As well, Surin seeks a return of party politics not run by political “experts” and public relations managers. He seeks parties based on commitment “to substantive ideological positions” (15) and expressing differences between right and left that might better reflect the electorate’s aims. This is once again the party politics of different parts that still make up the same whole (with loyal oppositions of left and right). Yet the real problem is party politics, representative democracy, and the domination of politics by professional organizations. The real problems might be understood as authoritarianism and statism, which create, maintain, and thrive on the dispossession that Surin is concerned with.
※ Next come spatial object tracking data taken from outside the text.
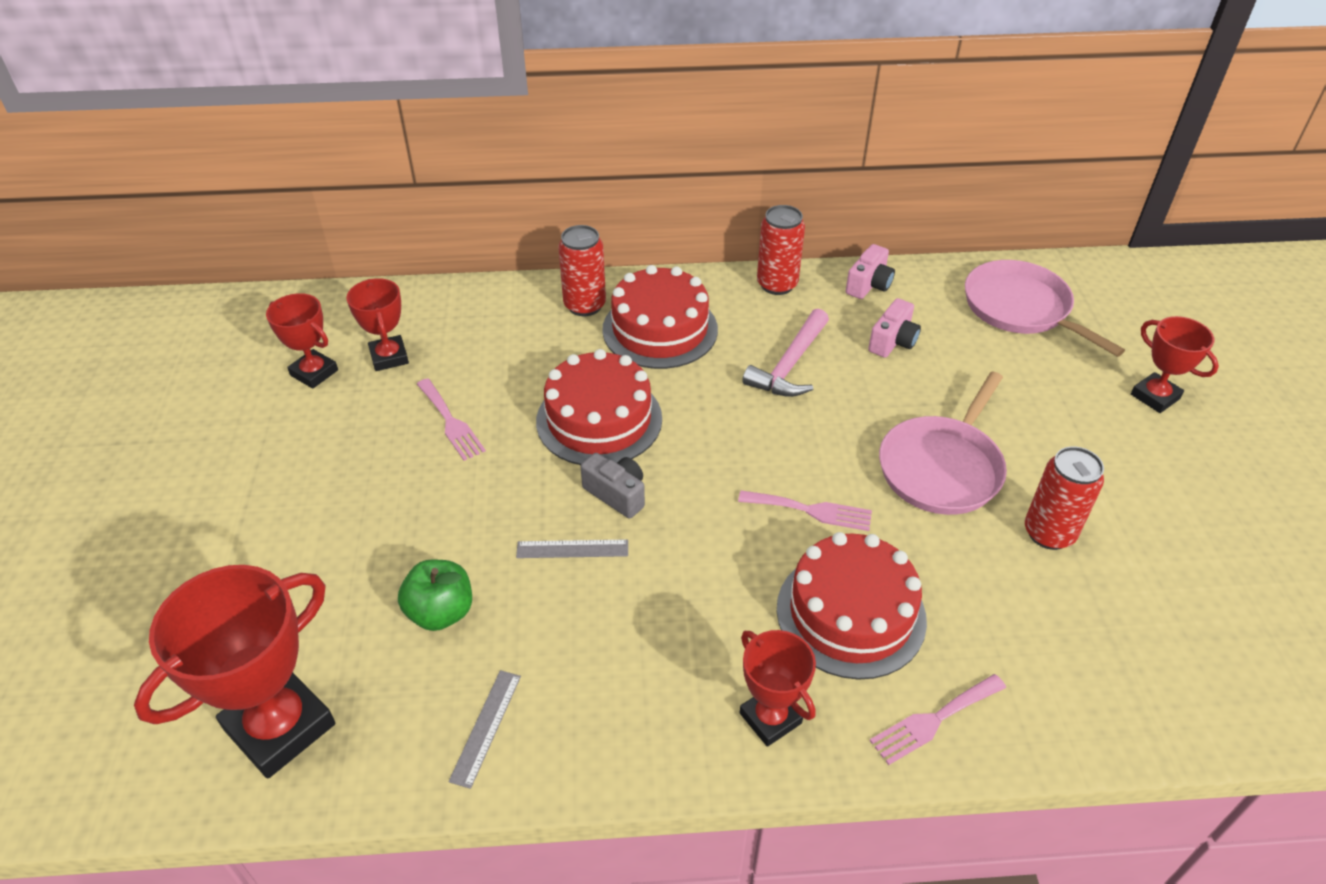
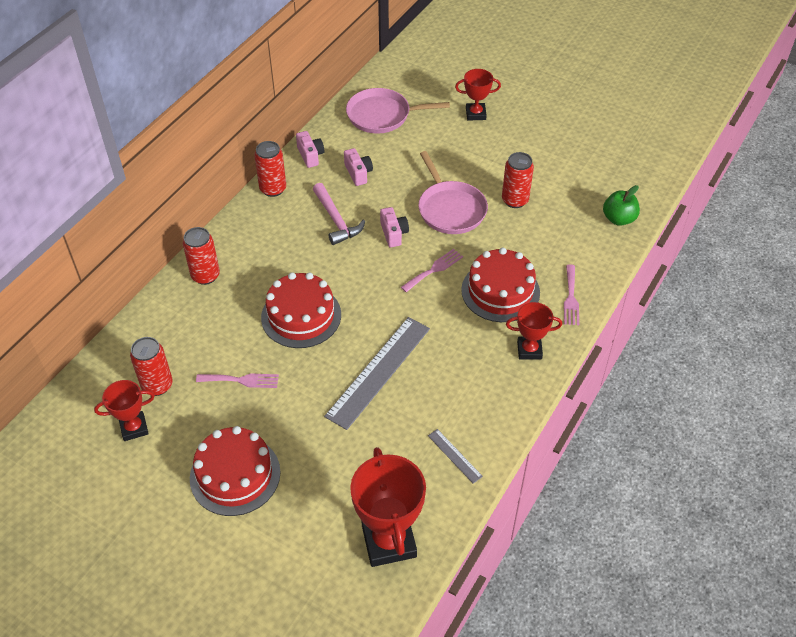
camera: 55 degrees left, 5 degrees up
red trophy [347,278,409,371] -> red can [130,337,173,396]
green apple [398,560,472,631] -> green apple moved to [603,185,640,226]
grey ruler [516,539,628,558] -> grey ruler [324,317,430,430], size x2.24
grey camera [581,453,645,519] -> none
red cake [602,265,718,369] -> red cake moved to [190,426,280,516]
none -> pink camera [380,207,409,247]

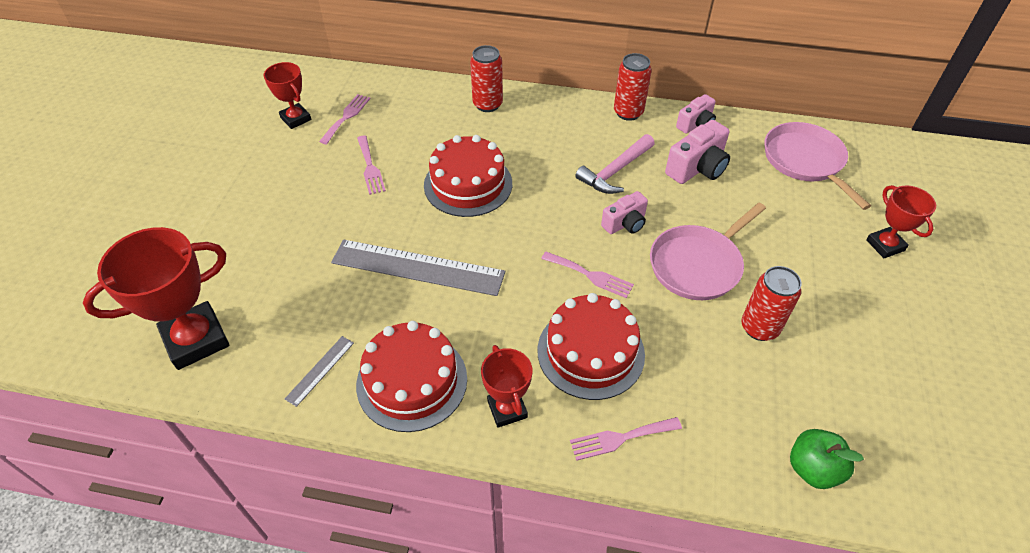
camera: 70 degrees right, 0 degrees up
red can [130,337,173,396] -> pink fork [319,94,370,144]
red cake [190,426,280,516] -> red cake moved to [356,321,467,432]
pink camera [344,148,373,186] -> pink camera [665,120,730,184], size x1.53

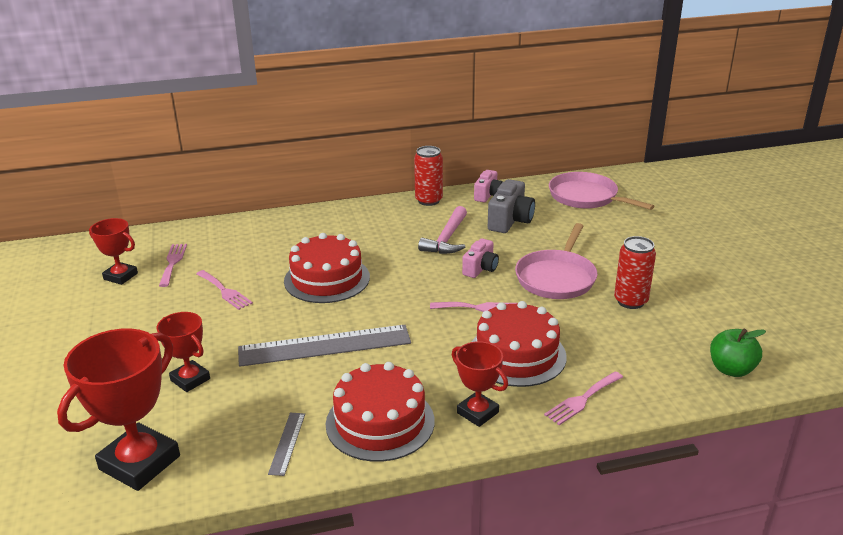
camera: 25 degrees left, 20 degrees down
red can [470,45,503,112] -> none
pink camera [665,120,730,184] -> grey camera [488,179,535,233]
red trophy [866,185,936,258] -> red trophy moved to [157,312,210,392]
Even when discussing the need for a strengthening of communal bonds in the US, Surin sees this as being beneficial largely in contributing to increased involvement in electoral politics.

The great need that Surin identifies, but does not satisfactorily explore, is the crucial need for the development and extension of bonds of community solidarity in the West, particularly the US and Canada. Yet this is not fully explored in his work. In my view, there is a real need for liberation movements in the West to build what I prefer to call infrastructures of resistance. These are the institutions and shared resources that might sustain communities and movements in struggles over time. There is little institutional analysis in Surin’s work, either of the decline of previous infrastructures of resistance within the working classes (unions, mutual aid societies, flying squads, workers centers) or of emerging alternatives and their promise and prospects for continued development.

Given the stated goal of examining prospects and possibilities, as well as pathways, for liberation of the world’s poor from conditions of poverty and dispossession, the philosophical examinations of Badiou, Derrida and others reads like a considerable detour. It is not that philosophy is unimportant or that the identified theorists do not offer some insights into the issues. It is more that the dense philosophical examinations in this volume do not seem to make much of a contribution to real world questions of liberation, dispossession, or resistance.

There is a disjuncture between the social scientific or political economic analysis in the first section—which is forcefully presented—and what seems to be a retreat into philosophical excursis. The chapters on philosophical writers read too much like overviews of each theorist’s position. Noticeable is the nearly complete absence of any engagement with the political theorizing, strategies, or tactics produced and debated within contemporary movements and by activists and organizers. This is finally not even a book of the radical imagination, of the images, hopes, and desires that motivate or inspire political actors, movements or communities.